__TASK 1__. Reproduce word for word the passage of the thread on the Norwegian words "port" and "inngang" below, starting at "I have a 20-year-old" and ending at "wouldn't say it.".

__PAGE__.
------------------------

# Norwegian: port til / inngang til



## sukepeth

I have a 20-year-old Norwegian student who wrote "We tend to use books as a port to an imaginary world."  What I want to find out is why this person wrote "port", which is rather unusual in English (here I'd prefer a word like "gateway").  I would guess that the person  would have said "port til" in Norwegian and simply transferred this to English.  But Norwegian also has the phrase "inngang til," which is much more common when I google the two phrases.  It looks to me like both phrases can be used with both concrete and abstract entities.  
Would "inngang til" also be a possibility here if I were to back-translate the sentence?  What's the difference between "port til" and "inngang til"?  I have a friend who thinks that "inngang til" is a bit old-fashioned and that young people just wouldn't say it.  
Any theories?


----------



## kirsitn

Inngang = entry, entrance
Port = gate, gateway

Both options sound ok to me.


----------



## sukepeth

Yes, thanks. I know they both sound ok, and I know what the two words mean. But is there _any _difference in usage?  Why would someone prefer one over the other? Why does _inngang til_ seem to occur more frequently? I'd like to be able to tease apart the distinction.


----------



## solregn

sukepeth said:


> Yes, thanks. I know they both sound ok, and I know what the two words mean. But is there _any _difference in usage?  Why would someone prefer one over the other? Why does _inngang til_ seem to occur more frequently? I'd like to be able to tease apart the distinction.



I don't know if it's the same in Norweigan, but in Swedish you would mainly use _ingång_ for any entrance to a building, while _port _could be the entrance door to a residential building (e.g. in compound words as _portvakt_ and _portkod_), but also to a castle (_slottsport_) or used in a figurative sense, for example as a "portal" to another world.


----------



## Wilma_Sweden

sukepeth said:


> But Norwegian also has the phrase "inngang til," which is much more common when I google the two phrases.


I would assume that your student felt that 'port' was more abstract than 'inngang', so if he/she was unaware of 'gateway', presumably 'port' was the closest thing to hand. If the student were Swedish, you would possibly have found him/her using 'portal', as this is the main abstract 'gateway' in Swedish. Don't forget that some word choices from EFL students are completely random, based on their current personal active vocabulary and/or 'form factor', i.e. being stressed, tired or hung over can seriosly affect your language skills and attention span! 

I started googling the Norwegian phrases, but also got a lot of Danish hits, and a jumbled mixture of concrete and abstract uses. From those hits, I concluded that it would be far too time-consuming for me to draw any safe conclusions about abstract vs. concrete uses of inngang/port in both languages, and their respective frequency. I would have searched a Norwegian corpus instead, where I would at least be guaranteed Norwegian hits only.

/Wilma


----------



## Pteppic

Inngang has a more general meaning than port, which I suppose might account for the more numerous google hits. In this context, I personally find port more appealing - "inngang" isn't exactly wrong, but to me an inngang to an imaginary world sounds a bit too prosaic, like glass doors beneath a sign reading "Imaginary world", possibly leading into a foyer with elevators and a desk clerk.

------------------------

__ENTRIES PROVIDED__.
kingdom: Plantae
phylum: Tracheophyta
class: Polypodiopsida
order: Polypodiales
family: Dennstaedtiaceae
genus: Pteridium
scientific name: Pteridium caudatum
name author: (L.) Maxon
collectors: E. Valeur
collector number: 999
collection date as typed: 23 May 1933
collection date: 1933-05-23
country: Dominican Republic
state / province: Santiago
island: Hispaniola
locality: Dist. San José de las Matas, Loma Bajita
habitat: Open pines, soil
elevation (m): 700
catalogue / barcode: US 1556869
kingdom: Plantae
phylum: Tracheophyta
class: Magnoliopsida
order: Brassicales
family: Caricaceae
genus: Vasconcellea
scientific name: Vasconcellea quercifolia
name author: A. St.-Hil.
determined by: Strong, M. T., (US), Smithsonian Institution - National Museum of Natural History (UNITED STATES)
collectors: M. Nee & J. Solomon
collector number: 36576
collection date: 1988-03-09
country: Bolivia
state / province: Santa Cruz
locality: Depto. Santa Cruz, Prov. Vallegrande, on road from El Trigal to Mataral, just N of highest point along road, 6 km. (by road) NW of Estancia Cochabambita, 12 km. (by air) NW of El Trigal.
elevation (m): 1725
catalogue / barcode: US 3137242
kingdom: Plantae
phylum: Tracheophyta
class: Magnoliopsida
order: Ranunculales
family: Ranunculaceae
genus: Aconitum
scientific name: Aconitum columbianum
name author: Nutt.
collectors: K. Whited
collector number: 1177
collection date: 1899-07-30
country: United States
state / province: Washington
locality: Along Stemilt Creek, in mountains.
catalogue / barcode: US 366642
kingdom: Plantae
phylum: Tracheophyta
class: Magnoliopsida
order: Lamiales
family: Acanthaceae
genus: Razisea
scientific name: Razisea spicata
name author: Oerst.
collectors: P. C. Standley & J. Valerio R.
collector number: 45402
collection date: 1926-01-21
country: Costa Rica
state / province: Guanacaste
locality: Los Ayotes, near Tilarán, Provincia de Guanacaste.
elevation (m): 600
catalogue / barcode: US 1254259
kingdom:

------------------------

__TASK 2__. Please write out, word for word, only the lines of the records above, starting at the line that contains "locality: Dist. San" and ending at the line that contains "state / province: Guanacaste".

__RESPONSE 1__.
I have a 20-year-old Norwegian student who wrote "We tend to use books as a port to an imaginary world."  What I want to find out is why this person wrote "port", which is rather unusual in English (here I'd prefer a word like "gateway").  I would guess that the person  would have said "port til" in Norwegian and simply transferred this to English.  But Norwegian also has the phrase "inngang til," which is much more common when I google the two phrases.  It looks to me like both phrases can be used with both concrete and abstract entities.  
Would "inngang til" also be a possibility here if I were to back-translate the sentence?  What's the difference between "port til" and "inngang til"?  I have a friend who thinks that "inngang til" is a bit old-fashioned and that young people just wouldn't say it.

__RESPONSE 2__.
locality: Dist. San José de las Matas, Loma Bajita
habitat: Open pines, soil
elevation (m): 700
catalogue / barcode: US 1556869
kingdom: Plantae
phylum: Tracheophyta
class: Magnoliopsida
order: Brassicales
family: Caricaceae
genus: Vasconcellea
scientific name: Vasconcellea quercifolia
name author: A. St.-Hil.
determined by: Strong, M. T., (US), Smithsonian Institution - National Museum of Natural History (UNITED STATES)
collectors: M. Nee & J. Solomon
collector number: 36576
collection date: 1988-03-09
country: Bolivia
state / province: Santa Cruz
locality: Depto. Santa Cruz, Prov. Vallegrande, on road from El Trigal to Mataral, just N of highest point along road, 6 km. (by road) NW of Estancia Cochabambita, 12 km. (by air) NW of El Trigal.
elevation (m): 1725
catalogue / barcode: US 3137242
kingdom: Plantae
phylum: Tracheophyta
class: Magnoliopsida
order: Ranunculales
family: Ranunculaceae
genus: Aconitum
scientific name: Aconitum columbianum
name author: Nutt.
collectors: K. Whited
collector number: 1177
collection date: 1899-07-30
country: United States
state / province: Washington
locality: Along Stemilt Creek, in mountains.
catalogue / barcode: US 366642
kingdom: Plantae
phylum: Tracheophyta
class: Magnoliopsida
order: Lamiales
family: Acanthaceae
genus: Razisea
scientific name: Razisea spicata
name author: Oerst.
collectors: P. C. Standley & J. Valerio R.
collector number: 45402
collection date: 1926-01-21
country: Costa Rica
state / province: Guanacaste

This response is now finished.